David Orme <d.orme@imperial.ac.uk> writes:
> I know people have asked about this before but I can't find a working
> solution on the web - I've found code for specific instances of
> calculating medians but I need a general aggregate function for
> calculating medians, or more generally any given quantile.
> The kind of thing I need to do is to be able to extract the median
> value from a table of 4 million rows, aggregating across more than
> 50,000 grouping values - the sort of thing that is really easy to do
> for averaging:
> SELECT grid_id, avg(rs) FROM behr_grid GROUP BY grid_id;
You could build a custom aggregate for this. array_append()
will do fine as the transition function, so all you really need to
write is a final function that sorts the given array and then picks
out the middle (or appropriate-quantile) element.
In fact, you could cheat a bit and let the system do the sorting for
you:
SELECT grid_id, myagg(rs)
FROM (SELECT grid_id, rs FROM behr_grid ORDER BY grid_id, rs) ss
GROUP BY grid_id;
If the aggregate is only used in a context like this, it will always
see presorted input and so it can just pull out the middle element.

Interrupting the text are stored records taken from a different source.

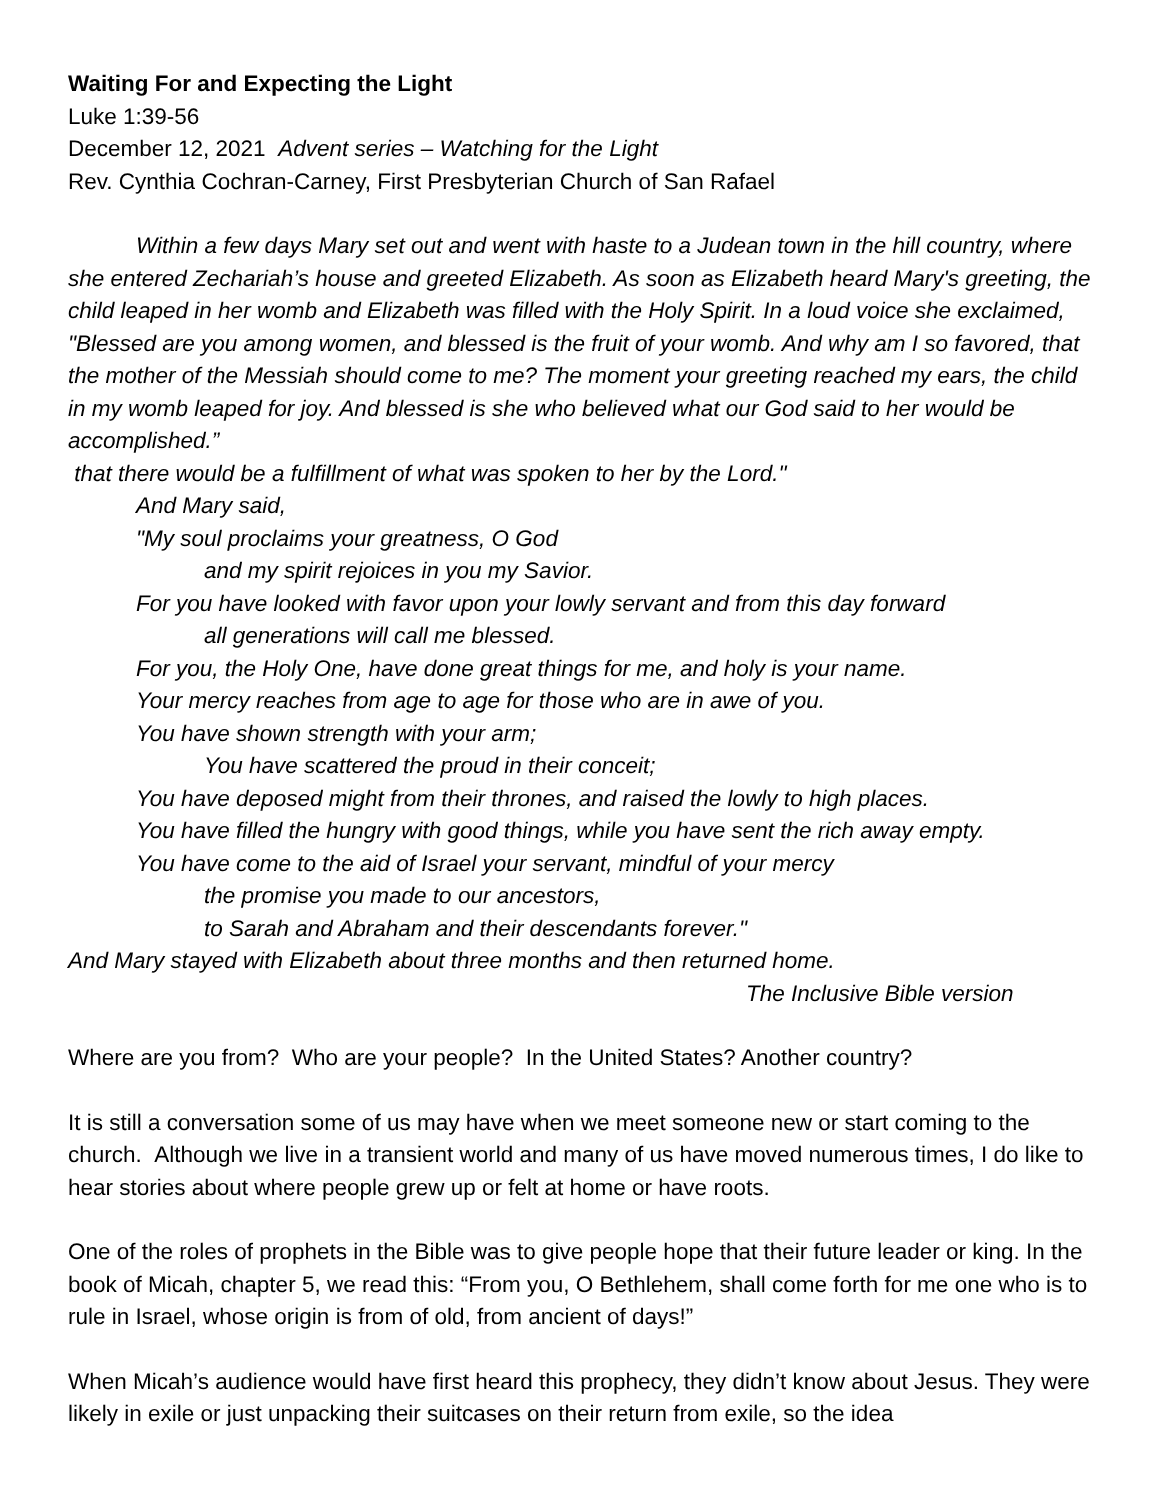Waiting For and Expecting the Light
Luke 1:39-56
December 12, 2021 Advent series – Watching for the Light
Rev. Cynthia Cochran-Carney, First Presbyterian Church of San Rafael
Within a few days Mary set out and went with haste to a Judean town in the hill country, where she entered Zechariah’s house and greeted Elizabeth. As soon as Elizabeth heard Mary's greeting, the child leaped in her womb and Elizabeth was filled with the Holy Spirit. In a loud voice she exclaimed, "Blessed are you among women, and blessed is the fruit of your womb. And why am I so favored, that the mother of the Messiah should come to me? The moment your greeting reached my ears, the child in my womb leaped for joy. And blessed is she who believed what our God said to her would be accomplished.”
that there would be a fulfillment of what was spoken to her by the Lord."
And Mary said,
"My soul proclaims your greatness, O God
and my spirit rejoices in you my Savior.
For you have looked with favor upon your lowly servant and from this day forward
all generations will call me blessed.
For you, the Holy One, have done great things for me, and holy is your name.
Your mercy reaches from age to age for those who are in awe of you.
You have shown strength with your arm;
You have scattered the proud in their conceit;
You have deposed might from their thrones, and raised the lowly to high places.
You have filled the hungry with good things, while you have sent the rich away empty.
You have come to the aid of Israel your servant, mindful of your mercy
the promise you made to our ancestors,
to Sarah and Abraham and their descendants forever."
And Mary stayed with Elizabeth about three months and then returned home.
The Inclusive Bible version
Where are you from? Who are your people? In the United States? Another country?
It is still a conversation some of us may have when we meet someone new or start coming to the church. Although we live in a transient world and many of us have moved numerous times, I do like to hear stories about where people grew up or felt at home or have roots.
One of the roles of prophets in the Bible was to give people hope that their future leader or king. In the book of Micah, chapter 5, we read this: “From you, O Bethlehem, shall come forth for me one who is to rule in Israel, whose origin is from of old, from ancient of days!”
When Micah’s audience would have first heard this prophecy, they didn’t know about Jesus. They were likely in exile or just unpacking their suitcases on their return from exile, so the idea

(Note: I think this trick only works in PG 7.4 and later.)
So, lightly tested:
regression=# create function get_middle(anyarray) returns anyelement as
regression-# 'declare n integer;
regression'# begin
regression'# n := (array_lower($1, 1) + array_upper($1, 1)) / 2;
regression'# return $1[n];
regression'# end' language plpgsql;
CREATE FUNCTION
regression=# create aggregate sortedmedian(
regression(# sfunc = array_append,
regression(# finalfunc = get_middle,
regression(# basetype = anyelement,
regression(# stype = anyarray,
regression(# initcond = '{}'
regression(# );
CREATE AGGREGATE
regression=# select hundred, min(thousand), max(thousand), sortedmedian(thousand) from
regression-# (select hundred, thousand from tenk1 order by 1,2) ss
regression-# group by hundred;
hundred | min | max | sortedmedian
---------+-----+-----+--------------
0 | 0 | 900 | 400
1 | 1 | 901 | 401
2 | 2 | 902 | 402
3 | 3 | 903 | 403
4 | 4 | 904 | 404
5 | 5 | 905 | 405
6 | 6 | 906 | 406
7 | 7 | 907 | 407
8 | 8 | 908 | 408
9 | 9 | 909 | 409
10 | 10 | 910 | 410
...
regards, tom lane